The widespread con involves scammers swapping expensive products for cheaper alternatives.
And a new report by the national Agency for Consumer Affairs, Food Safety and Nutrition (Aecosan), has alerted restaurant-goers to the particular dangers of eating escolar.
An inexpensive but tasty fish, escolar is fraudulently being sold as tuna, white tuna, butterfish, cod or grouper in eateries, with the practice especially rife in sushi restaurants.
Nicknamed the ‘ex-lax’ fish or ‘laxative of the sea’ in the industry, it is considered dangerous enough to be banned in Japan and Italy.

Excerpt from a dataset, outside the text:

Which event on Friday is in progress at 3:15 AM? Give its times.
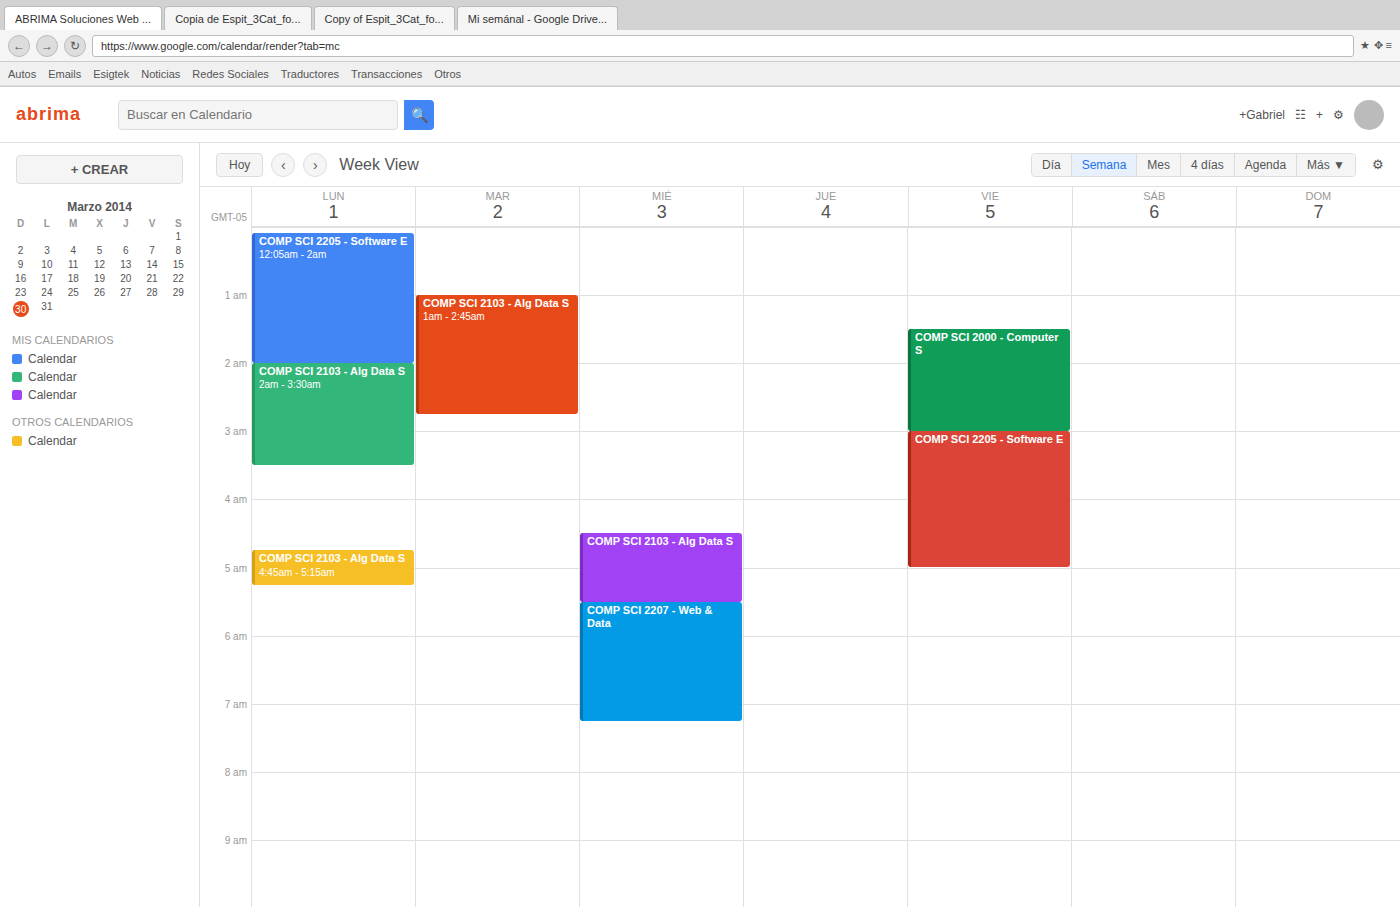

Eating the buttery flesh can cause keriorrhea, a form of fish poisoning with symptoms ranging from stomach cramps to severe diarrhoea and vomiting.
Its sale is legal in Spain, and the Aecosan factsheet features a series of recommendations for seafood lovers since the fish “contains a fat composed of waxy esters that humans are unable to digest.”
These include removing as much fat from the flesh as possible, especially the skin, never eating it raw, and avoiding consumption of cooking juices when it is pan-fried.
Children, pregnant women, the elderly, and those with immunodeficiency or similar ailments should avoid it entirely.
But the issue of misidentification remains, with some experts recommending that shoppers should only buy fish with the head still on to avoid mishaps.
Seafood ranks number one in the global food fraud ranking, and a 2010-2013 study by conservation group Oceana which tested 114 tuna samples in the United States found that 84 per cent were mislabelled.